Some Californians want to secede:
A fringe political group in California wants to opt out of a Donald Trump presidency by leaving the union.
The Yes California Independence Campaign aims to hold a referendum in 2019 that, if passed, would make California an independent country.
Far-fetched as it may sound, the plan started gathering steam after Tuesday night’s surprising presidential vote. The movement has an impressive backer in Shervin Pishevar, a well-known angel investor who offered to bankroll a campaign to secede.
Secession is one option, I suppose. Another is “federalism,” and, unlike secession, it has the distinct advantage of being how the country was supposed to work in the first place.

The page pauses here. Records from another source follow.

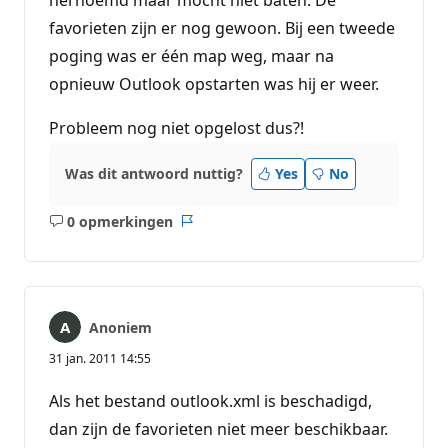
hernoemd maar mocht niet baten. De
favorieten zijn er nog gewoon. Bij een tweede
poging was er één map weg, maar na
opnieuw Outlook opstarten was hij er weer.
Probleem nog niet opgelost dus?!
Was dit antwoord nuttig?
Yes
No
0 opmerkingen
Geen
Rapport
opmerkingen
Anoniem
31 jan. 2011 14:55
Als het bestand outlook.xml is beschadigd,
dan zijn de favorieten niet meer beschikbaar.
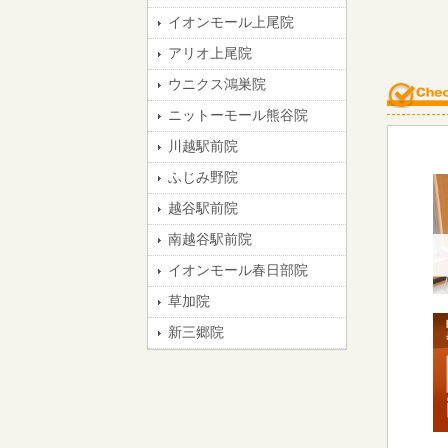
イオンモール上尾院
アリオ上尾院
ウニクス鴻巣院
ニットーモール熊谷院
川越駅前院
ふじみ野院
越谷駅前院
南越谷駅前院
イオンモール春日部院
草加院
新三郷院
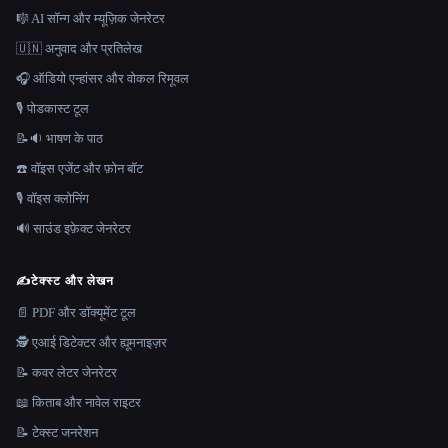
🎼 AI सॉन्ग और म्यूज़िक जेनरेटर
🇺🇳 अनुवाद और प्रतिलेख
🎧 ऑडियो एन्हांसर और वोकल रिमूवल
🎙️ पोडकास्ट टूल
📝🔉 भाषण के पाठ
☎️ वॉइस एजेंट और फ़ोन बॉट
🎙️ वॉइस क्लोनिंग
🔊 साउंड इफ़ेक्ट जेनरेटर
✍️
टेक्स्ट और लेखन
📄 PDF और डॉक्यूमेंट टूल
🕵️ एआई डिटेक्टर और ह्यूमनाइज़र
📝 कवर लेटर जेनरेटर
📖 किताब और नावेल राइटर
📝 टेक्स्ट जनरेशन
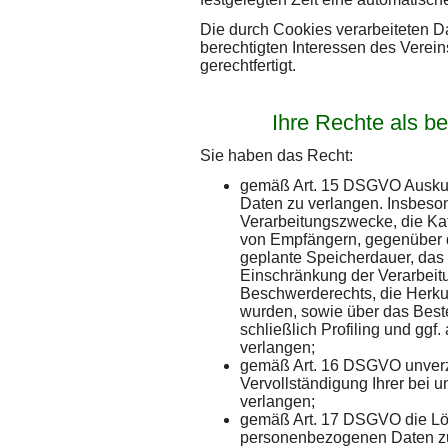
Die durch Cookies verarbeiteten Da
berechtigten Interessen des Verein
gerechtfertigt.
Ihre Rechte als b
Sie haben das Recht:
gemäß Art. 15 DSGVO Auskun
Daten zu verlangen. Insbeso
Verarbeitungszwecke, die Ka
von Empfängern, gegenüber d
geplante Speicherdauer, das
Einschränkung der Verarbeit
Beschwerderechts, die Herkun
wurden, sowie über das Best
schließlich Profiling und ggf
verlangen;
gemäß Art. 16 DSGVO unverzü
Vervollständigung Ihrer bei
verlangen;
gemäß Art. 17 DSGVO die Lös
personenbezogenen Daten zu 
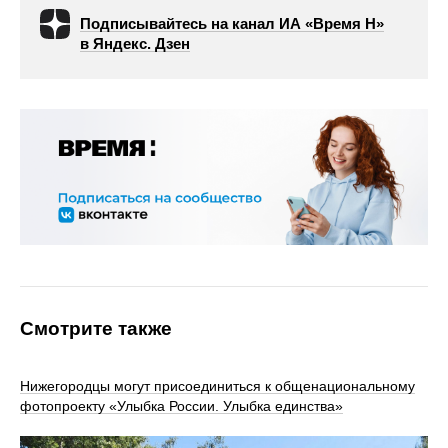
Подписывайтесь на канал ИА «Время Н»
в Яндекс. Дзен
Смотрите также
Нижегородцы могут присоединиться к общенациональному
фотопроекту «Улыбка России. Улыбка единства»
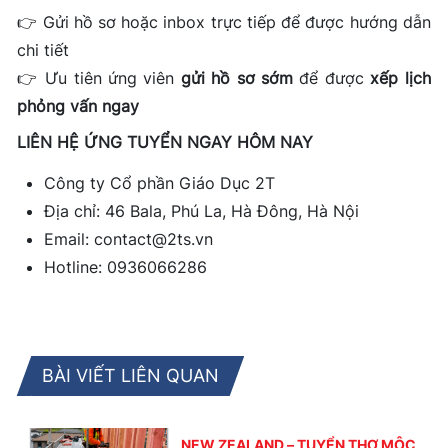
👉 Gửi hồ sơ hoặc inbox trực tiếp để được hướng dẫn
chi tiết
👉 Ưu tiên ứng viên
gửi hồ sơ sớm
để được
xếp lịch
phỏng vấn ngay
LIÊN HỆ ỨNG TUYỂN NGAY HÔM NAY
Công ty Cổ phần Giáo Dục 2T
Địa chỉ: 46 Bala, Phú La, Hà Đông, Hà Nội
Email: contact@2ts.vn
Hotline: 0936066286
BÀI VIẾT LIÊN QUAN
NEW ZEALAND – TUYỂN THỢ MỘC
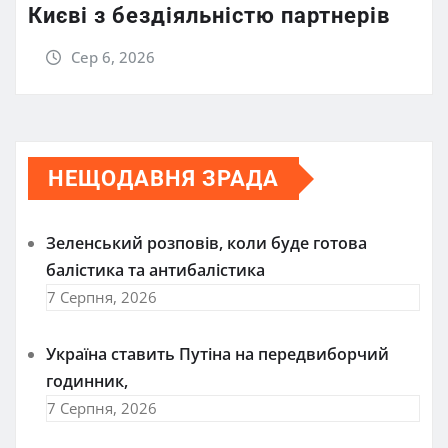
Києві з бездіяльністю партнерів
Сер 6, 2026
НЕЩОДАВНЯ ЗРАДА
Зеленський розповів, коли буде готова
балістика та антибалістика
7 Серпня, 2026
Україна ставить Путіна на передвиборчий
годинник,
7 Серпня, 2026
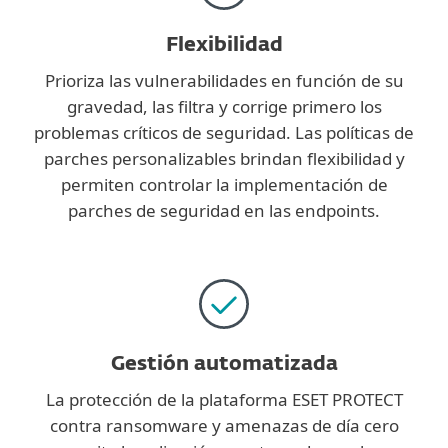
Flexibilidad
Prioriza las vulnerabilidades en función de su
gravedad, las filtra y corrige primero los
problemas críticos de seguridad. Las políticas de
parches personalizables brindan flexibilidad y
permiten controlar la implementación de
parches de seguridad en las endpoints.
Gestión automatizada
La protección de la plataforma ESET PROTECT
contra ransomware y amenazas de día cero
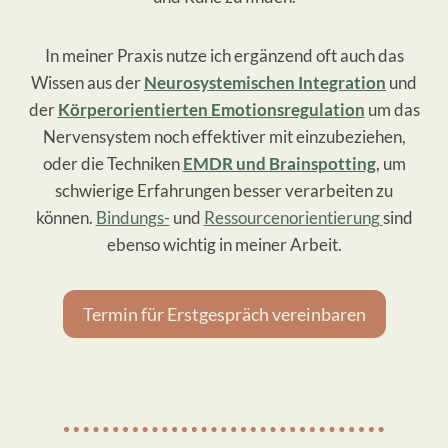
In meiner Praxis nutze ich ergänzend oft auch das
Wissen aus der
Neurosystemischen Integration
und
der
Körperorientierten Emotionsregulation
um das
Nervensystem noch effektiver mit einzubeziehen,
oder die Techniken
EMDR und Brainspotting
, um
schwierige Erfahrungen besser verarbeiten zu
können.
Bindungs-
und
Ressourcenorientierung
sind
ebenso wichtig in meiner Arbeit.
Termin für Erstgespräch vereinbaren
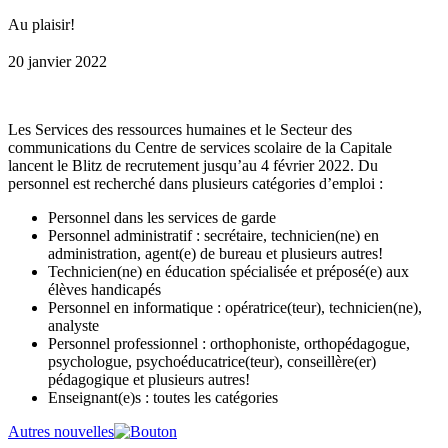
Au plaisir!
20 janvier 2022
Les Services des ressources humaines et le Secteur des
communications du Centre de services scolaire de la Capitale
lancent le Blitz de recrutement jusqu’au 4 février 2022. Du
personnel est recherché dans plusieurs catégories d’emploi :
Personnel dans les services de garde
Personnel administratif : secrétaire, technicien(ne) en
administration, agent(e) de bureau et plusieurs autres!
Technicien(ne) en éducation spécialisée et préposé(e) aux
élèves handicapés
Personnel en informatique : opératrice(teur), technicien(ne),
analyste
Personnel professionnel : orthophoniste, orthopédagogue,
psychologue, psychoéducatrice(teur), conseillère(er)
pédagogique et plusieurs autres!
Enseignant(e)s : toutes les catégories
Autres nouvelles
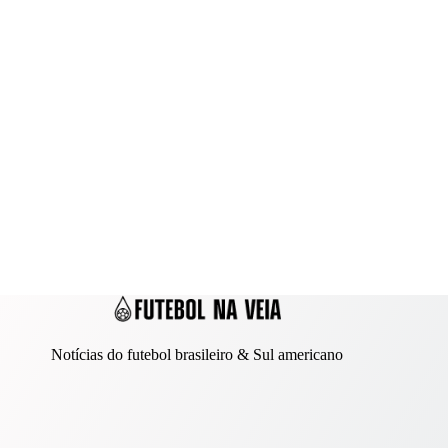
Notícias do futebol brasileiro & Sul americano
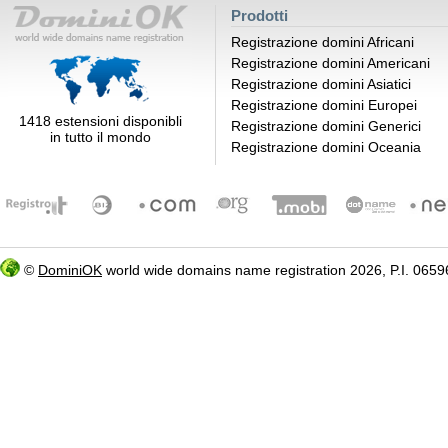
Prodotti
Registrazione domini Africani
Registrazione domini Americani
Registrazione domini Asiatici
Registrazione domini Europei
1418 estensioni disponibli
Registrazione domini Generici
in tutto il mondo
Registrazione domini Oceania
©
DominiOK
world wide domains name registration 2026, P.I. 06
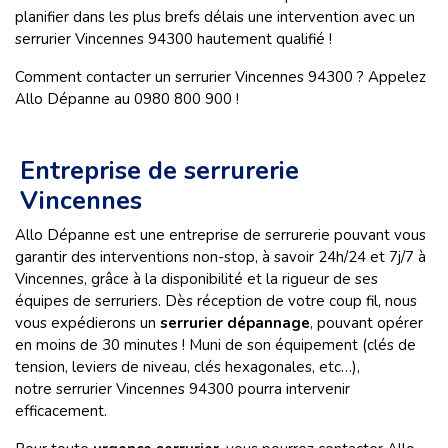
planifier dans les plus brefs délais une intervention avec un
serrurier Vincennes 94300 hautement qualifié !
Comment contacter un serrurier Vincennes 94300 ? Appelez
Allo Dépanne au 0980 800 900 !
Entreprise de serrurerie
Vincennes
Allo Dépanne est une entreprise de serrurerie pouvant vous
garantir des interventions non-stop, à savoir 24h/24 et 7j/7 à
Vincennes, grâce à la disponibilité et la rigueur de ses
équipes de serruriers. Dès réception de votre coup fil, nous
vous expédierons un
serrurier dépannage
,
pouvant opérer
en moins de 30 minutes ! Muni de son équipement (clés de
tension, leviers de niveau, clés hexagonales, etc…),
notre serrurier Vincennes 94300 pourra intervenir
efficacement.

Because they understood how intellectually, politically, and economically diverse the colonies were, the founders invested relatively little power in the federal government. Indeed, they ensured by law that it could only do a few enumerated things, and they left the rest to the states. Mostly, this was a good idea then, and it is a good idea now, especially given how divided the country is. (The glaring exception, of course, is Civil Rights, which must, must, must be a federal concern.) If Californians so wished, they could use their influence in Congress and elsewhere to limit the reach of Washington D.C., and thus of the world’s Donald Trumps. Why don’t they?
The answer, I think, is that the temptation to control is stronger than the fear of losing concentrated power. It is amazing to me how much overlap there is between those who talk of secession whenever they don’t get their way and those who want to nationalize every political question. How is it, I have wondered aloud for years, that the champions of a big, centralized government cannot see how easily their creation could back to bite them? Did the kids of the Obama era they really believe they were going to win forever? Do they honestly think that History takes sides?
The great thing about a robust federal system is that it allows people who have different conceptions of the Good Life to live out their lives without ruining everybody else’s day. A smaller federal government doesn’t stop Californians from doing whatever they want in their state; it merely stops them from imposing their will on Florida or Maine or Idaho. And, in turn, it stops the people of Florida or Maine or Idaho from imposing their will on California in such cases as they obtain the upper hand. Or, put another way, federalism permits Californians to live as they see fit and it limits their exposure to those they dislike. Given how different people are in Brooklyn and Mississippi, I’d expect to see more interest in this arrangement than I do.
Certainly, there are some downsides to a reduction in federal power. If you are worried about climate change, for example, you presumably believe that the U.S. needs a national policy; pollution, after all, does not respect state borders. But, while this is a fair objection in a vacuum, I struggle to see how Californians would improve their lot in this realm by turning their state into a separate country and removing 55 electoral college votes from the people they like in D.C. If Shervin Pishevar is serious about bankrolling change, perhaps he could start by distributing copies of the Federalist Papers to those who are disposed to follow him.